Esquema de fraude em financiamentos imobiliários
Famílias em diversas regiões do país relatam ter sido vítimas de um esquema de fraude envolvendo construtoras e financiamentos imobiliários da Caixa Econômica Federal. Segundo as denúncias, as obras das casas financiadas não foram concluídas, mesmo após a liberação de valores significativos pelo banco. No modelo de financiamento, a Caixa libera o dinheiro em parcelas conforme o avanço da obra, atestado por laudos técnicos. No entanto, esses documentos têm sido falsificados para liberar recursos indevidamente.

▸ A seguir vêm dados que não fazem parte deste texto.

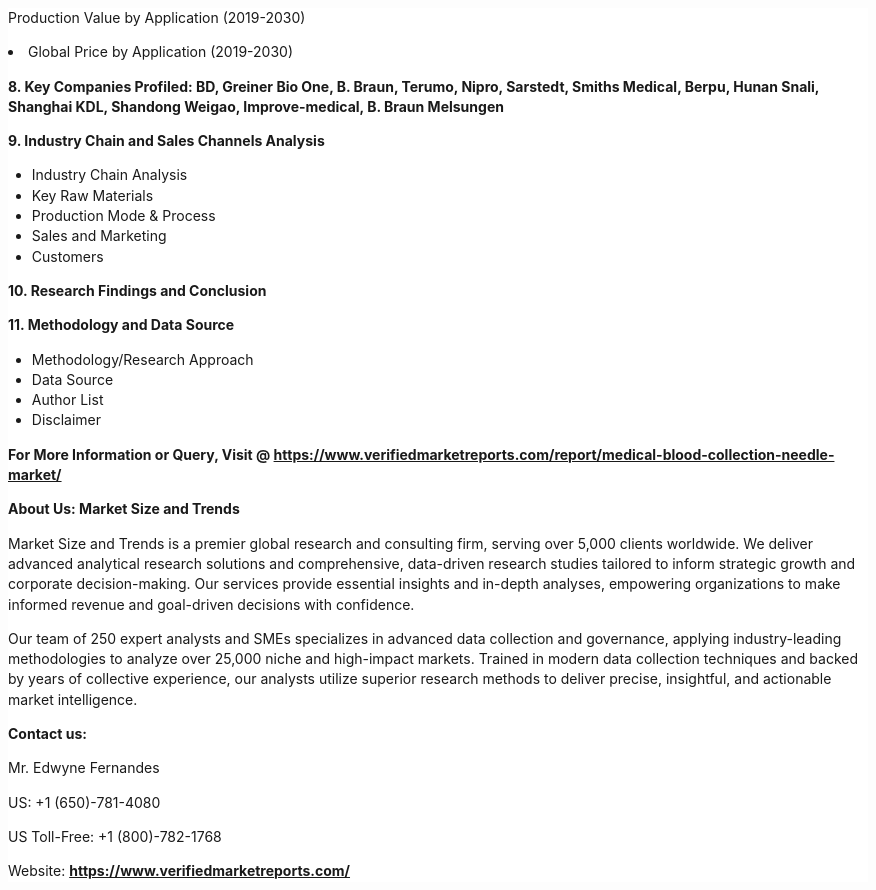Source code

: Production Value by Application (2019-2030)</li><li>Global Price by Application (2019-2030)</li></ul><p><strong>8. Key Companies Profiled: BD, Greiner Bio One, B. Braun, Terumo, Nipro, Sarstedt, Smiths Medical, Berpu, Hunan Snali, Shanghai KDL, Shandong Weigao, Improve-medical, B. Braun Melsungen</strong></p><p><strong>9. Industry Chain and Sales Channels Analysis</strong></p><ul><li>Industry Chain Analysis</li><li>Key Raw Materials</li><li>Production Mode &amp; Process</li><li>Sales and Marketing</li><li>Customers</li></ul><p><strong>10. Research Findings and Conclusion</strong></p><p><strong>11. Methodology and Data Source</strong></p><ul><li>Methodology/Research Approach</li><li>Data Source</li><li>Author List</li><li>Disclaimer</li></ul></p><p><strong>For More Information or Query, Visit @ <a href="https://www.verifiedmarketreports.com/report/medical-blood-collection-needle-market/">https://www.verifiedmarketreports.com/report/medical-blood-collection-needle-market/</a></strong></p><p><strong>About Us: Market Size and Trends</strong></p><p>Market Size and Trends is a premier global research and consulting firm, serving over 5,000 clients worldwide. We deliver advanced analytical research solutions and comprehensive, data-driven research studies tailored to inform strategic growth and corporate decision-making. Our services provide essential insights and in-depth analyses, empowering organizations to make informed revenue and goal-driven decisions with confidence.</p><p>Our team of 250 expert analysts and SMEs specializes in advanced data collection and governance, applying industry-leading methodologies to analyze over 25,000 niche and high-impact markets. Trained in modern data collection techniques and backed by years of collective experience, our analysts utilize superior research methods to deliver precise, insightful, and actionable market intelligence.</p><p><strong>Contact us:</strong></p><p>Mr. Edwyne Fernandes</p><p>US: +1 (650)-781-4080</p><p>US Toll-Free: +1 (800)-782-1768</p><p>Website: <strong><a href="https://www.verifiedmarketreports.com/">https://www.verifiedmarketreports.com/</a></strong></p>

Casos emblemáticos de fraude
O casal Izael Mendes e Marcela Teles, por exemplo, contratou um financiamento entre R$ 400 mil e R$ 500 mil para construir sua casa própria. Três anos após o início das obras, o terreno permanece abandonado. Laudos técnicos apresentados pela construtora Âmbar Prumo indicavam que mais de 80% da obra estava concluída, mas uma perícia constatou que menos da metade havia sido executada e que as assinaturas de Marcela foram falsificadas. Em outro caso, Guilherme Both e Bruna Both financiaram R$ 290 mil para construir uma casa em Alvorada (RS). A construtora Vitro Viana, que também se apresentava como parceira da Caixa, recebeu mais de R$ 200 mil, mas abandonou a obra poucos meses depois.
Consequências para as famílias
As famílias afetadas enfrentam graves consequências financeiras e emocionais. Após interromperem o pagamento das parcelas devido às suspeitas de fraude, algumas receberam notificações de que seus imóveis podem ir a leilão para quitar as dívidas. Marcela Teles, uma das vítimas, relatou que passou dois anos sem se aproximar do terreno por conta do trauma. "Era para ser o lugar onde nossa filha ia crescer", lamentou Izael Mendes.